Anna tried to pull her to her feet, but she refused to move. Another soldier passed by. He surveyed the scene, then casually took out his gun and shot the woman in the chest. She fell back, dead.
The other deportees who were still forming the column close by, turned their heads away and walked on. Anna, who was spattered with the woman’s blood, had slumped down to the ground in a faint. The Armenian soldier got off his horse, picked her up, and hoisted her across his saddle like a sack. The body of the woman was left where it was a warning to all who would be tardy.
Each day of marching was like the last. Every day, a few more people would refuse to go further, and they were either left at the side of the road to fend for themselves in the wilderness, or they were shot.
Marta, still dressed as a boy, was thankful that she blended in. Aside from her, there were a few other girls dressed as boys, and Anna, whose strange paleness repelled the soldiers. All of the other females left in the column were children and grandmothers.
As the days wore on, the column of deportees inched closer to the heat of the desert. Each day, the stores of food became scarcer, as did the water. Marta
was grateful for the Turkish gold pounds sewn into her clothing. She traded one of the coins for a leather pouch filled with raisins and a flask of water. She supplemented her daily ration of a stale piece of mouldy bread and a cup of water with her own life-saving supply of nourishment.

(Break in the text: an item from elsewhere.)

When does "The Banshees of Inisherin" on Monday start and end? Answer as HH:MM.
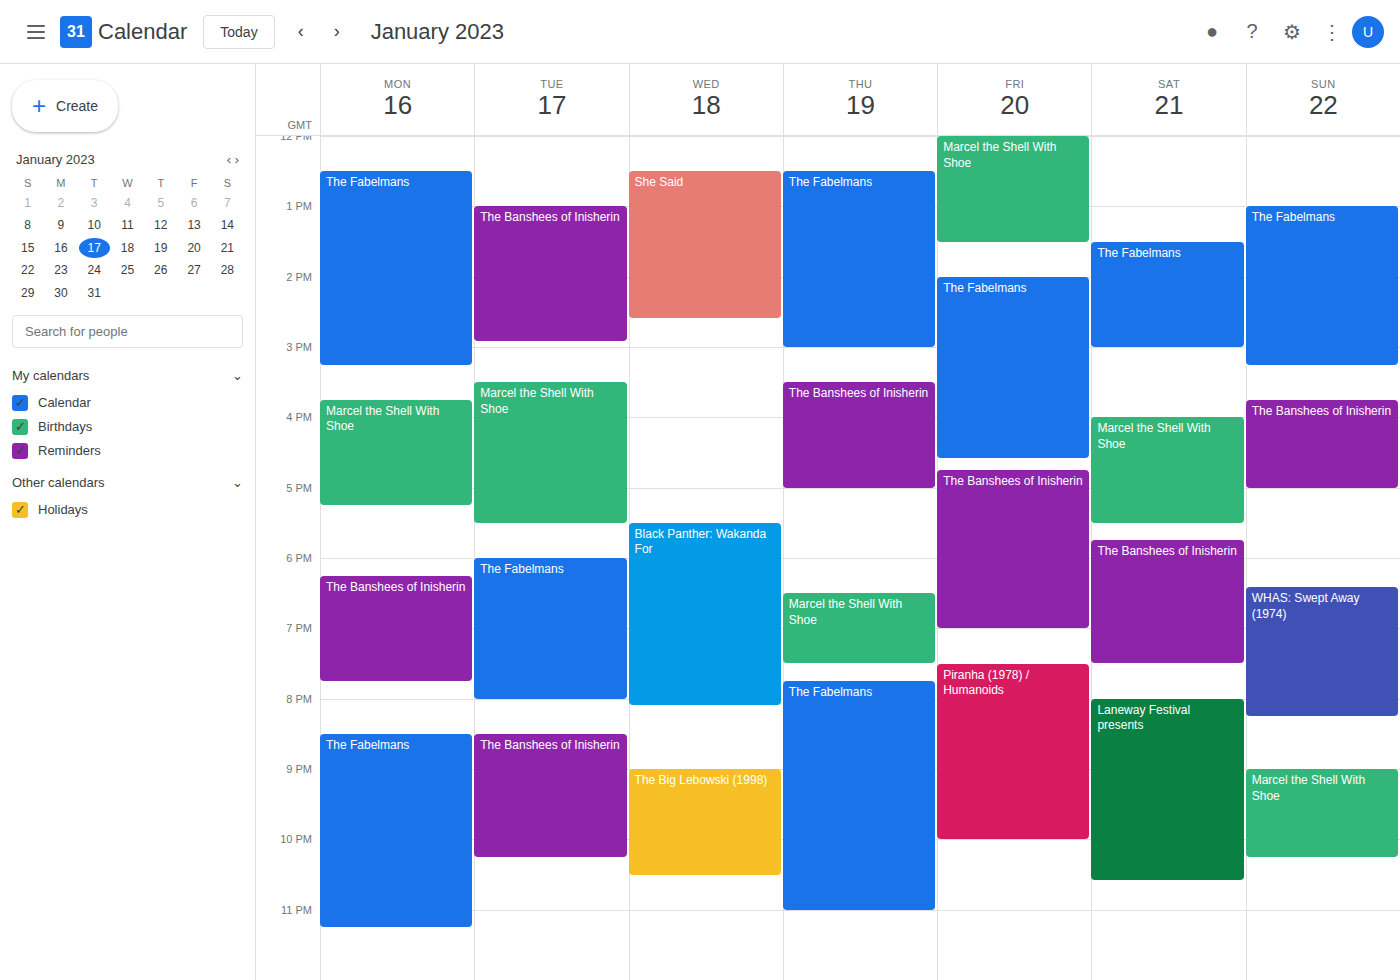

Anna and Mr. Karellian walked at the end of the column, keeping their eyes open for stray children. Once, while the group was resting at the end of a gruelling day, a Turkish woman came by, inspecting the children, looking for a suitable boy. She spotted a relatively healthy four-year-old and squatted by his side.
“Would you like to be my son?” she asked, handing the boy a cup of water. He drank it greedily. Anna walked over to the woman. “You Turks belong in hell,” she said. The woman looked up sadly. She paused, looked back at the little boy and said, “I can’t change the world, but I can save a little boy.”
The child wanted to go with the woman, so Anna shrugged her shoulders and called after him, “Go! But always remember: you are Armenian.”
One day, the gendarmes ordered the deportees to divide into two groups. One was for all the married people, the other, all the single. Questions buzzed up and down the column. What would be better? To be married or single?
“Maybe they’re going to make sure all the married couples will be deported with each other,” suggested
Marta hopefully. “We should pretend to be married.”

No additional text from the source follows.